Considero sicuramente preziosa l’elaborazione teorica e la diffusione di esperienze pratiche ispirate alla filosofia della cosiddetta “decrescita felice”. Lungi dalla recessione, che potremmo definire una “decrescita infelice” che colpisce in modo indistinto e lineare, la visione della decrescita felice punta infatti a ridurre con scelte consapevoli solo ciò che comporta danni a livello sociale o ambientale. Le rinnovabili, per intenderci, possono crescere, il carbone invece no.

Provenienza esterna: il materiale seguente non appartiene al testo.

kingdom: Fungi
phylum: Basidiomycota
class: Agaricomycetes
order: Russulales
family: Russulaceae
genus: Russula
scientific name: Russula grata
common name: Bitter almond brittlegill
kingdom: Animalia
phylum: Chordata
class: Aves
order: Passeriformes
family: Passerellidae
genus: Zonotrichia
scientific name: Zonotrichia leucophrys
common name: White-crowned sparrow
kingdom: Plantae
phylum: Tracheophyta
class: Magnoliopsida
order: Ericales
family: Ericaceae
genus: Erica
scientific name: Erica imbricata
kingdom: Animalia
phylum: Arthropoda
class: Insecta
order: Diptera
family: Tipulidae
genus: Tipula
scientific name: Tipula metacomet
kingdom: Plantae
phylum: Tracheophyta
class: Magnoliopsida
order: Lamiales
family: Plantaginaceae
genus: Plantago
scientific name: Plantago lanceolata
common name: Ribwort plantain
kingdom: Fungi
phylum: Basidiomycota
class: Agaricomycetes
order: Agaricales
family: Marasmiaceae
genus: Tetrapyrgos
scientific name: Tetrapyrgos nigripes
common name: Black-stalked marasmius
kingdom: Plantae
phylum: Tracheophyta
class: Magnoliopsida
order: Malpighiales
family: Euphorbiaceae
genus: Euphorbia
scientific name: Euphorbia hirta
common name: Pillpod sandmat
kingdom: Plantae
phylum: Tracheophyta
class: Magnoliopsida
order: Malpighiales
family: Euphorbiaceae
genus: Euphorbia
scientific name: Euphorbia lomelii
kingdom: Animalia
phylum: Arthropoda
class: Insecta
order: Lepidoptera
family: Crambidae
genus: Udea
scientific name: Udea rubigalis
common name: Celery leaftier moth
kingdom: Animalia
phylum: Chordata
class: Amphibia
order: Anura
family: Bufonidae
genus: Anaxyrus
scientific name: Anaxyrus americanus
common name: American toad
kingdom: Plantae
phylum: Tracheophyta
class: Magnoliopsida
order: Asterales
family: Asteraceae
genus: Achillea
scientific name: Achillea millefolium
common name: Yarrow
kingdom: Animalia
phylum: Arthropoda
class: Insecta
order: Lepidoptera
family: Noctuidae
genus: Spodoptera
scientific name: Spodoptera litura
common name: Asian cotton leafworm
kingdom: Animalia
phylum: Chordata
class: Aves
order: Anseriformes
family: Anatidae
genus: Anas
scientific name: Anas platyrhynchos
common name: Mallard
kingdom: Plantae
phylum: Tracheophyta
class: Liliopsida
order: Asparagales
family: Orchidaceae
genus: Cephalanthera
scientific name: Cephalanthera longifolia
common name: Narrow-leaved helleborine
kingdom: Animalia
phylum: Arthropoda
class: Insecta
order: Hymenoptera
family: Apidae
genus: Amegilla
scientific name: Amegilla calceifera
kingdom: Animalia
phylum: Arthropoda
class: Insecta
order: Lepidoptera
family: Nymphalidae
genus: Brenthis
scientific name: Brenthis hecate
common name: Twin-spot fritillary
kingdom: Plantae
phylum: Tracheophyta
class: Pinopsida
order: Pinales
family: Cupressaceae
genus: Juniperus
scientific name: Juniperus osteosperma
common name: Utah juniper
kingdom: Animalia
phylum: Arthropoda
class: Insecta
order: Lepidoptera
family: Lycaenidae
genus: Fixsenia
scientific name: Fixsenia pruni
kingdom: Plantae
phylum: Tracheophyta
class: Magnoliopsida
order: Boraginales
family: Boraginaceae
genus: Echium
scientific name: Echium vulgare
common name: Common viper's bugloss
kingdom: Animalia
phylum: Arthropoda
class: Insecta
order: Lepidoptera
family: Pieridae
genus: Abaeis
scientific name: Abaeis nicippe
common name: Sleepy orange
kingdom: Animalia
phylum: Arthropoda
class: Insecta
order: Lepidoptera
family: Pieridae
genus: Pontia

Io penso però che la decrescita possa essere più una conseguenza che una causa della felicità. Se coltiviamo la qualità delle relazioni e il benessere che queste possono offrire, creando occasioni di incontro e socialità, vedremo naturalmente diminuire tutti quegli acquisti inutili e spesso assurdi che puntano a riempire - senza alcuna speranza - con dei beni materiali quel vuoto interiore, immateriale, che esprime una sete di relazioni e di affetti.

In tal senso io penso che la felicità possa portare alla decrescita, dando così un contributo prezioso alle due sfide ambientali sopra accennate: clima e biodiversità. Oltre che alla qualità delle nostre vite e alla salute.